Жизней товарищей своих спасти не сумели, ну а души их - это уже не людская забота.
13-14 августа 2015 года
Глава 138 ВЗЫСКАНИЕ ПОГИБШИХ
На восьмые сутки после катастрофы в Баренцевом море атомного ракетоносца «Курск» начальник штаба Северного флота вице-адмирал Михаил Моцак, а за ним и вице-премьер правительства Илья Клебанов официально признали, что шансов на спасение экипажа почти не осталось: «Характер разрушений и обстановка возможно еще уцелевших отсеков таковы, что критический порог выживаемости уже перейден...»
Эти слова еще могли что-то значить четыре дня назад, три... По крайней мере свидетельствовали бы они о желании и намерении говорить правду. Не всю, разумеется, и даже не большую ее часть, но - правду. На восьмые сутки эти слова не значили ничего. Потому что говорить правду стали, когда в район спасательных работ прибыли англичане, которые все увидят своими глазами, и весь мир узнает, что здесь произошло на самом деле.
И не было, кажется, никакого смысла в десятой или двадцатой неудачной попытке пристыковать автономный спасательный снаряд к аварийному люку над девятым отсеком, однако скрытый смысл этих отчаянных попыток может быть понят только теми, кто знает: первый и главный предмет тревоги в подобных ситуациях на атомных субмаринах - не гибнущие люди, а состояние ядерных реакторов.
Когда подлодка полностью обесточена, заглушить реактор можно только вручную. Те, кто отправляется в ядерный отсек выполнить адскую работу, понимают, что идут на верную гибель. Можно объяснить это так, что у них нет иного выхода. Однако правильнее сказать, как они понимают это сами. Существует для них на свете нечто такое, что несоизмеримо важнее их собственных жизней. Ведь не ради себя, обреченных, делают они последнюю и страшную свою работу.
Эту неземную справедливость не объять сторонним умом, не поместить в сознание, зажатое инстинктом самосохранения, и нет ей истинного названия в человеческих языках, как не бывает плачущей воды и не может быть скорбящего моря.
Но происходит что-то с водой, морем и небом, когда все вдруг обретает потаенный смысл, делящий мир на тех, кто познал высшую справедливость жизни и смерти, и тех, кто никогда не услышит, как плачет вода, стонет скорбящее море и останавливается на миг время, идущее от сотворения мира, чтобы запечатлеть прощание вечной минутой молчания.

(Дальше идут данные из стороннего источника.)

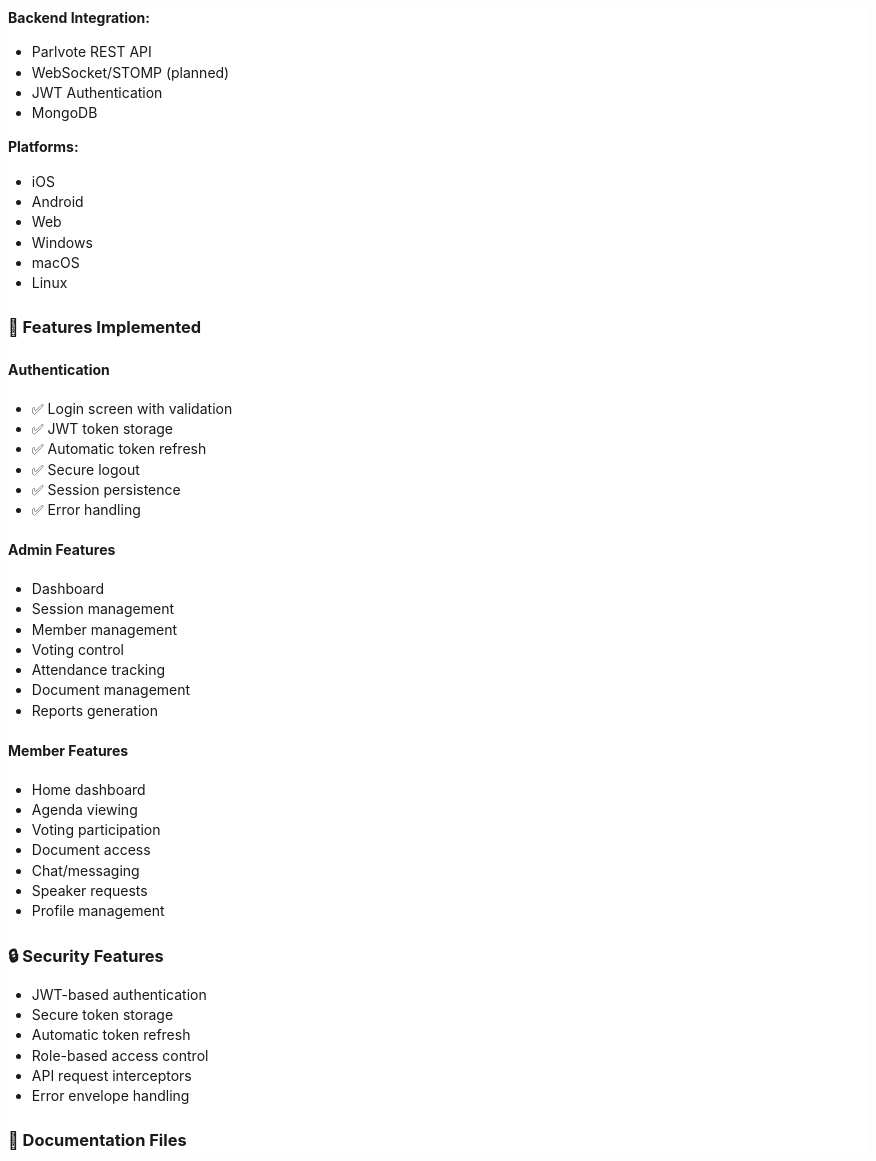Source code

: **Backend Integration:**
- Parlvote REST API
- WebSocket/STOMP (planned)
- JWT Authentication
- MongoDB

**Platforms:**
- iOS
- Android
- Web
- Windows
- macOS
- Linux

### 🎨 Features Implemented

#### **Authentication**
- ✅ Login screen with validation
- ✅ JWT token storage
- ✅ Automatic token refresh
- ✅ Secure logout
- ✅ Session persistence
- ✅ Error handling

#### **Admin Features**
- Dashboard
- Session management
- Member management
- Voting control
- Attendance tracking
- Document management
- Reports generation

#### **Member Features**
- Home dashboard
- Agenda viewing
- Voting participation
- Document access
- Chat/messaging
- Speaker requests
- Profile management

### 🔒 Security Features

- JWT-based authentication
- Secure token storage
- Automatic token refresh
- Role-based access control
- API request interceptors
- Error envelope handling

### 📖 Documentation Files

Уже после первых погружений автономного спасательного снаряда стало ясно, что «Курск» погубил взрыв огромной разрушительной силы, и взрыв этот произошел внутри лодки. Рваные языки зияющей на носу пробоины были загнуты наружу. Взвесь потревоженного винтами ила и песка не позволяла разглядеть и понять, как далеко от эпицентра распространились трещины в сверхпрочном титановом корпусе, но то, что затоплены не один и не два носовых отсека, было очевидным.
Норвежские сейсмологи заявили: «Взрыв был таким, что его услышали от Гренландии до Аляски». Российские официальные и неофициальные лица тупо твердили о некоем «динамическом ударе» й бесконечно анализировали избранную основной версию столкновения «Курска» с другим кораблем, отдавая явное предпочтение скрытно возникшей и незаметно исчезнувшей вражеской подлодке. Версия была хороша тем, что порождала слухи, обраставшие недостающими подробностями, и раскованное воображение уже рисовало поврежденную американскую субмарину, запросившую аварийный заход в ближайшем норвежском порту. Никто не опровергал это, но и насмешить норвежцев официальным запросом тоже не торопились.

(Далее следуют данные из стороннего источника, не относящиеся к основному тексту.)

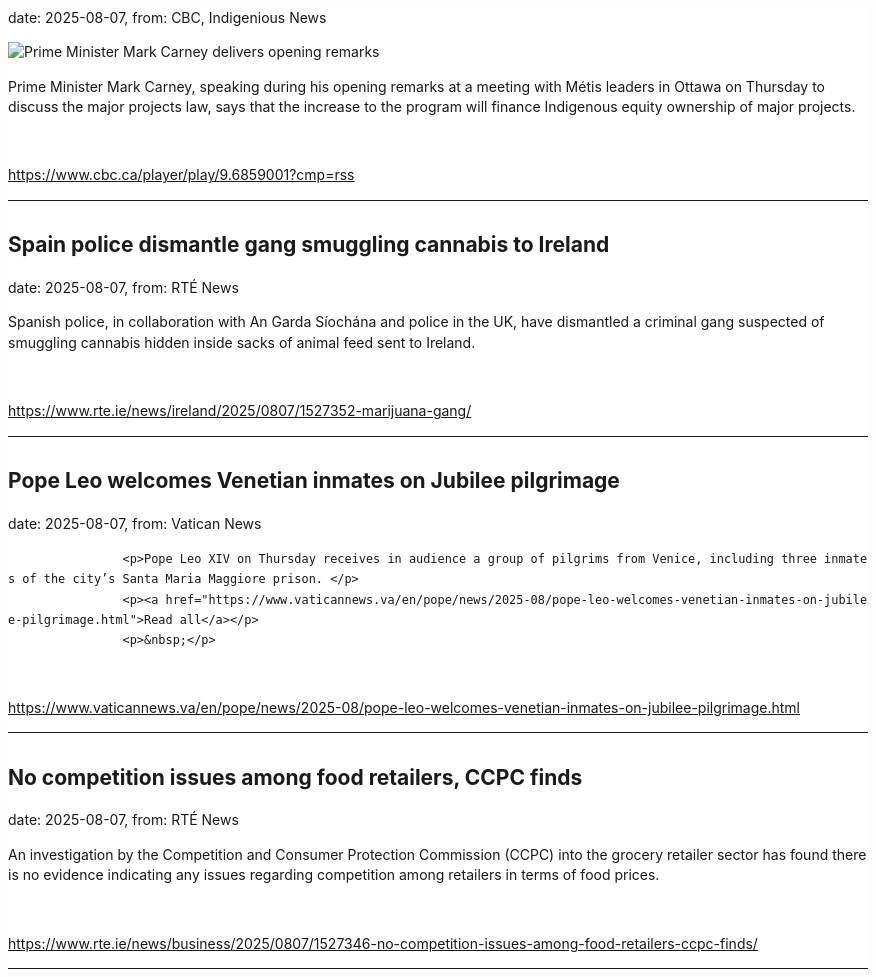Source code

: date: 2025-08-07, from: CBC, Indigenious News

<img src='https://i.cbc.ca/ais/781a40a3-abf2-404c-9a6f-bcbbb18cbdcb,1754580648754/full/max/0/default.jpg?im=Crop%2Crect%3D%280%2C156%2C6949%2C3908%29%3BResize%3D%28620%29' alt='Prime Minister Mark Carney delivers opening remarks ' width='620' height='349' title='Prime Minister Mark Carney delivers opening remarks ahead of the Metis Major Projects Summit at the Royal Canadian Geographical Society in Ottawa, on Thursday, Aug. 7, 2025. THE CANADIAN PRESS/Spencer Colby'/><p>Prime Minister Mark Carney, speaking during his opening remarks at a meeting with Métis leaders in Ottawa on Thursday to discuss the major projects law, says that the increase to the program will finance Indigenous equity ownership of major projects.</p> 

<br> 

<https://www.cbc.ca/player/play/9.6859001?cmp=rss>

---

## Spain police dismantle gang smuggling cannabis to Ireland

date: 2025-08-07, from: RTÉ News

Spanish police, in collaboration with An Garda Síochána and police in the UK, have dismantled a criminal gang suspected of smuggling cannabis hidden inside sacks of animal feed sent to Ireland. 

<br> 

<https://www.rte.ie/news/ireland/2025/0807/1527352-marijuana-gang/>

---

## Pope Leo welcomes Venetian inmates on Jubilee pilgrimage

date: 2025-08-07, from: Vatican News


                    <p>Pope Leo XIV on Thursday receives in audience a group of pilgrims from Venice, including three inmates of the city’s Santa Maria Maggiore prison. </p>
                    <p><a href="https://www.vaticannews.va/en/pope/news/2025-08/pope-leo-welcomes-venetian-inmates-on-jubilee-pilgrimage.html">Read all</a></p>
                    <p>&nbsp;</p>
                     

<br> 

<https://www.vaticannews.va/en/pope/news/2025-08/pope-leo-welcomes-venetian-inmates-on-jubilee-pilgrimage.html>

---

## No competition issues among food retailers, CCPC finds

date: 2025-08-07, from: RTÉ News

An investigation by the Competition and Consumer Protection Commission (CCPC) into the grocery retailer sector has found there is no evidence indicating any issues regarding competition among retailers in terms of food prices. 

<br> 

<https://www.rte.ie/news/business/2025/0807/1527346-no-competition-issues-among-food-retailers-ccpc-finds/>

---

Версии возникали разные и отпадали сами собой. Одно в них имелось общее, изначально признаваемое всеми, кто так или иначе был причастен к спасательной операции: взрывов было два. Первый эквивалентен по мощности ста килограммам тротила, второй, прозвучавший спустя две минуты и 15 секунд, сравним лишь с землетрясением, ударная волна которого действительно достигла Гренландии на западе и Аляски - на востоке.

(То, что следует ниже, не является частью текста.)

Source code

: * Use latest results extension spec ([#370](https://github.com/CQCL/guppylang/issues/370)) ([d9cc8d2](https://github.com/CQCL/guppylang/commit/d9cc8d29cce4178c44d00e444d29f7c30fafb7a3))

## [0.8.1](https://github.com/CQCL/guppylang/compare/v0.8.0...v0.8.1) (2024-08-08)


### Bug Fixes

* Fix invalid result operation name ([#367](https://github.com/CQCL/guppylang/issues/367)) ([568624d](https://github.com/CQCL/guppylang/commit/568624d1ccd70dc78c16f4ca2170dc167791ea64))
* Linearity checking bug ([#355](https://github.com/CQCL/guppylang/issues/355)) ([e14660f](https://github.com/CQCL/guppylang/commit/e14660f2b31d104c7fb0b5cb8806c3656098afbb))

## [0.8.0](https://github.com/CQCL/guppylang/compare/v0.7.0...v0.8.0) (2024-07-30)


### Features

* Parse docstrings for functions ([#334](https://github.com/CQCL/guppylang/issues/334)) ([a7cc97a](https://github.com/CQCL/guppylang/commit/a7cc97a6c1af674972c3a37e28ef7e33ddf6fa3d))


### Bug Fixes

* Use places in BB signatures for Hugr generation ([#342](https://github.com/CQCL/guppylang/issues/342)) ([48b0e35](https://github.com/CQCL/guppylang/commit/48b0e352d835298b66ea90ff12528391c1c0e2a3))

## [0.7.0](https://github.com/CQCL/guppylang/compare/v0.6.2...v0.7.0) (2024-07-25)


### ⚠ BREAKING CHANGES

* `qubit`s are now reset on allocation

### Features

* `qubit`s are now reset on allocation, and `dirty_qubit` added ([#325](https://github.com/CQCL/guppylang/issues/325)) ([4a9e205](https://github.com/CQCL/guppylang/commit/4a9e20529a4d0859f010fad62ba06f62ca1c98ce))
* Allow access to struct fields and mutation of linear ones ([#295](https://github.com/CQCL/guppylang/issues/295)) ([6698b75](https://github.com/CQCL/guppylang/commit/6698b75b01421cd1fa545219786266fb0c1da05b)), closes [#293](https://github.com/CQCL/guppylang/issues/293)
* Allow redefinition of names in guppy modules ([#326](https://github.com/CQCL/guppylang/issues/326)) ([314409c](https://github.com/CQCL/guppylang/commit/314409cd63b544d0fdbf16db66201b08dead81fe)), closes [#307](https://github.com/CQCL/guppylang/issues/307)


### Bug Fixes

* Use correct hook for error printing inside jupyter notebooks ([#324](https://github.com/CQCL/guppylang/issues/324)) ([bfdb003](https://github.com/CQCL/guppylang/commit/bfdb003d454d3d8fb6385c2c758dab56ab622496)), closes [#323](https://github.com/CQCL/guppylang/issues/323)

Логика упорно твердивших про столкновение двух субмарин выворачивала мозги наизнанку, но ожидаемой ясности не обнаруживала. Если имело место столкновение, то почему зафиксированы два взрыва, а не один? Начальник штаба Северного флота вице-адмирал Моцак упорно настаивал на версии столкновения. Голая схема у него выглядела таким образом: удар - стремительное погружение с дифферентом на нос - второй удар о грунт - взрыв торпедного отсека - затопление корабля. Где тут место второму, точнее - первому взрыву, которого он тоже не отрицал? При этом адмирал категорически отрицал наличие на борту малого взрывного устройства мощностью до ста килограммов тротила: такого быть не могло.